On April 22, U.S. Embassy Branch Office Douala Principal Officer Stuart Wilson donated over 15,000 metric tons of food for vulnerable communities in Cameroon through the United States Agency for International Development’s (USAID) Food for Peace Program. The food - which includes rice, peas, cereals, and vegetable oil - was presented by Mr. Wilson at the Douala seaport to the United Nations World Food Program (WFP), and it is destined for persons displaced in Cameroon’s Far North Region by violence from Boko Haram.

Receiving the food, WFP Representative in Cameroon, Mr. Feliz Gomez noted that the donation will serve 300,000 people over the next three months, including refugees fleeing violence from the Central African Republic, Nigeria, internally displaced Cameroonians, and other populations suffering from food insecurity.

In his remarks, Mr. Wilson underscored U.S. support for communities affected by violence in Cameroon, adding: “Approximately 795 million people worldwide suffer from chronic hunger. Every year, it kills more people than malaria, tuberculosis, and AIDS combined. Food assistance is one way we can help. This year, USAID is providing 21 million dollars of in-kind food assistance to the United Nations World Food Program. This assistance will help refugees from the Central African Republic and Nigeria, Internally Displaced Persons,
and vulnerable populations in Cameroon.”

Mr. Wilson also said that according to a 2015 UNICEF report, about 12 percent of children in the Far North region face moderate to acute malnutrition, an increase of nearly 5 percent from the previous year: “UNICEF warns that this situation could continue to worsen.
USAID will continue to provide life-saving emergency food assistance to refugees, Internally Displaced Persons, and host communities. Our food assistance is an expression of the compassion and goodwill of the people of the United States. I thank everyone for being a part of this program today. On est ensemble!”

Remarks by Mr. Stuart Wilson at the ceremony

Ladies and gentlemen, honored guests

Good morning.

It is my pleasure to be with you here today. American Ambassador Michael Hoza has asked me to also give you his greetings.

Approximately 795 million people worldwide suffer from chronic hunger.

 

Every year, it kills more people than malaria, tuberculosis, and AIDS combined. Food assistance is one way we can help.

This year, the United States Agency for International Development, known simply as “USAID,” is providing 21 million dollars of in-kind food assistance to the United Nations World Food Program.

This assistance will help refugees from the Central African Republic and Nigeria, Internally Displaced Persons,
and vulnerable populations in Cameroon.

Last year, USAID provided over 18 million dollars to the World Food Program for this same purpose.

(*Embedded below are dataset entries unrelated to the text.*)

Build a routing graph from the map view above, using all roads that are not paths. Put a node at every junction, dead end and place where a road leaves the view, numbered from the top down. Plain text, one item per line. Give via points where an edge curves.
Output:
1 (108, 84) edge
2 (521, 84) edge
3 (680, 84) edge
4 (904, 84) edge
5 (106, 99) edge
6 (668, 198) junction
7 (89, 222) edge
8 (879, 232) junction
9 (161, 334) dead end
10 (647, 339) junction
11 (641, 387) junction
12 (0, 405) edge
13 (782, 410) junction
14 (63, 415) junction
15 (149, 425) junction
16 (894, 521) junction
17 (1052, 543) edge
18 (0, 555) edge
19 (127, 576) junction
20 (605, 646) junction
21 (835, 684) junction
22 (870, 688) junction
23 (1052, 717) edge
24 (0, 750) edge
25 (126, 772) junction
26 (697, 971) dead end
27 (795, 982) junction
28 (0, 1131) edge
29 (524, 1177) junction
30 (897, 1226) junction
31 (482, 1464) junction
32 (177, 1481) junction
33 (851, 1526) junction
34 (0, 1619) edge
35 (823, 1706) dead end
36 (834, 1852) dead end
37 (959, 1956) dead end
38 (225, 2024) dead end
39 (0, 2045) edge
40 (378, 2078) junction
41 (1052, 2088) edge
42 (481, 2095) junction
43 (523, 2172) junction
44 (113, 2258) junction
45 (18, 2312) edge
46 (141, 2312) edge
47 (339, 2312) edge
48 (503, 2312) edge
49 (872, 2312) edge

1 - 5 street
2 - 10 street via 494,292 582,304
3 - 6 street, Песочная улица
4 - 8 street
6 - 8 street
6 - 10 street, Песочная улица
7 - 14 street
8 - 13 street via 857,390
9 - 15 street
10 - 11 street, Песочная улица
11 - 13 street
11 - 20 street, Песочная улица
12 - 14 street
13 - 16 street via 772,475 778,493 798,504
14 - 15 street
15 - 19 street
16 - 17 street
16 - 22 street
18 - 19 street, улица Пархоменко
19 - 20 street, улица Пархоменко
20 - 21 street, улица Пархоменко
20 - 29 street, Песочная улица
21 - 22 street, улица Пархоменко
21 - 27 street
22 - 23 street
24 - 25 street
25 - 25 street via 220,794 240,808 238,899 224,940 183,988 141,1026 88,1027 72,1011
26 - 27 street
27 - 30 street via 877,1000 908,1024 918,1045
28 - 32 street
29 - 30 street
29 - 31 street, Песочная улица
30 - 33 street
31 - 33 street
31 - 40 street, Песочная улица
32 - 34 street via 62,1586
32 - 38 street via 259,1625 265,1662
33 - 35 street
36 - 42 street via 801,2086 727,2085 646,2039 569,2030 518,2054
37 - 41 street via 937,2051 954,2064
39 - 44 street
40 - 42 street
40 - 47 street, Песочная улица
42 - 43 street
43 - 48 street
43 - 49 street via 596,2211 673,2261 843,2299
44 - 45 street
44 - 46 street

Vulnerable families are receiving food baskets with pulses, rice, and vegetable oil.

USAID also provides nutrient-rich and fortified foods to pregnant women, nursing women, and children under five, to help fight malnutrition.

As civil unrest continues in Northeast Nigeria and the Central African Republic, refugees are increasingly fleeing into Cameroon.

In Eastern Cameroon, the UN Agency for Refugees, known as UNHCR, has registered more than 138,000 refugees since 2013.

According to UNHCR, about 72,000 Nigerian refugees are in Cameroon’s Far North region. 56,000 of them are registered at Minawao Camp.

The latest survey of the International Organization for Migration revealed that there are about 170,000 Internally Displaced Persons in the Far North.

According to a 2015 UNICEF report, about 12 percent of children in the Far North region face moderate to acute malnutrition. That’s an increase of nearly 5 percent from the year before.

UNICEF warns that this situation could continue to worsen. USAID will continue to provide life-saving emergency food assistance to refugees, Internally Displaced Persons, and host communities.

Our food assistance is an expression of the compassion and goodwill of the people of the United States. I thank everyone for being a part of this program today.